Have any of you guys been to Newbury before and how does it compare to Peterborough say.

We are hoping to do a quick day trip on the Saturday but will give it a miss if the exhibitors are limited as we really need to be having another look at our "short list" ......yet again!

Hoping to see, Burstner models, Hymer Van, Hobby, Auto Sleepers, mostly compact low profiles we are down to now.

Just wondered what sort of turn out they usually have.

Thanks
Maura


----------



## olley (May 1, 2005)

Hi muramac we have been two years running now, always seems to be a good turn out, perhaps not quite as big as peterborough, more malvern sized, if you have been there.

Olley


----------



## chrisgog (May 17, 2005)

Nothing is as big as Peterborough but Newbury is a very popular show.
We enjoy it.
Chris


----------



## mauramac (May 24, 2005)

Thanks guys, will try to get there.
My hubby just heard on radio about traffic probs down there - so busy already :? 

Will fight our way in :wink: 

Also there is something strangely called The Jamboree Leisure Weekend at the Kent County Show coming up soon which is in our neck of the woods so might give that a go also.

Got to go and put my feet up now as have been gardening and the weeds were up to my knees - I swear. I also ache all over  

Maura


----------



## olley (May 1, 2005)

Do you mean the one at detling? another good show, more for the kids to do as well, they have a fair ground and circus on site.

Again not as big as peterborough but still a decent turn out.

Olley


----------



## mauramac (May 24, 2005)

Yep, thats the one Olley.
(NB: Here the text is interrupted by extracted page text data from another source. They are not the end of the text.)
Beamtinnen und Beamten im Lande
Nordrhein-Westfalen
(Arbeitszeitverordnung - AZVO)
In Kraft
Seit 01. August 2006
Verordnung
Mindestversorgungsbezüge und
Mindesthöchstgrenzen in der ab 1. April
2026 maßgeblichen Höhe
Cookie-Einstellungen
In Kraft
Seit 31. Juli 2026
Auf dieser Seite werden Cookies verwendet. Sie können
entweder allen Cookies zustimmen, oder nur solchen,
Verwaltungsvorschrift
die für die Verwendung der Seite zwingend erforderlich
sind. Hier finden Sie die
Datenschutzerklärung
It does look like a fun event and sad to say have never been there and only a few miles from where I live  

Having said that we also have Brands Hatch about 5 miles max from here and have never been there either but only lived here since 1978 so still time I suppose..........I'll get me coat shall I?
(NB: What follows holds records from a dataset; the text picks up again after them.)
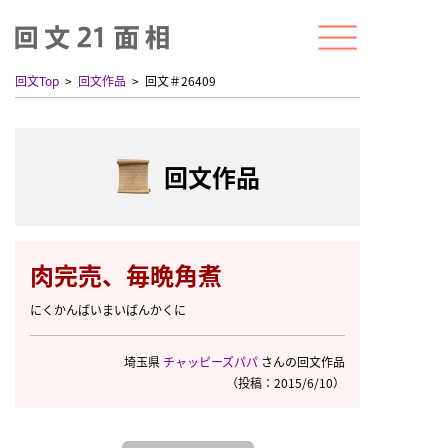
回文Top
回文作品
回文＃26409
回文作品
肉完売、毎晩角煮
にくかんばいまいばんかくに
埼玉県
チャッピーズパパ
さんの回文作品
（投稿：2015/6/10）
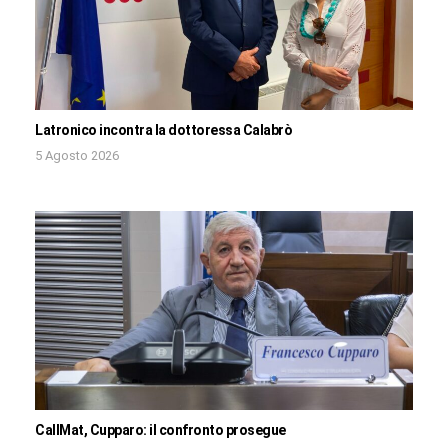
Latronico incontra la dottoressa Calabrò
5 Agosto 2026
CallMat, Cupparo: il confronto prosegue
My only excuse is that we have been too busy working, looking after kids, and then the oldies and then along come grandkids etc etc *yawn*....but now its 'Our Time', yippeeeee.


Sorry, one glass too many tonight obviously :roll: 


Maura


----------



## olley (May 1, 2005)

mauramac said:


> Sorry, one glass too many tonight obviously :roll:
> Maura


No such thing :lol:

We went last year just before we bought the Brave, a couple pulled up next to us in a brand new 35' gulfstream, I drooled so much my socks were wet.

Olley


----------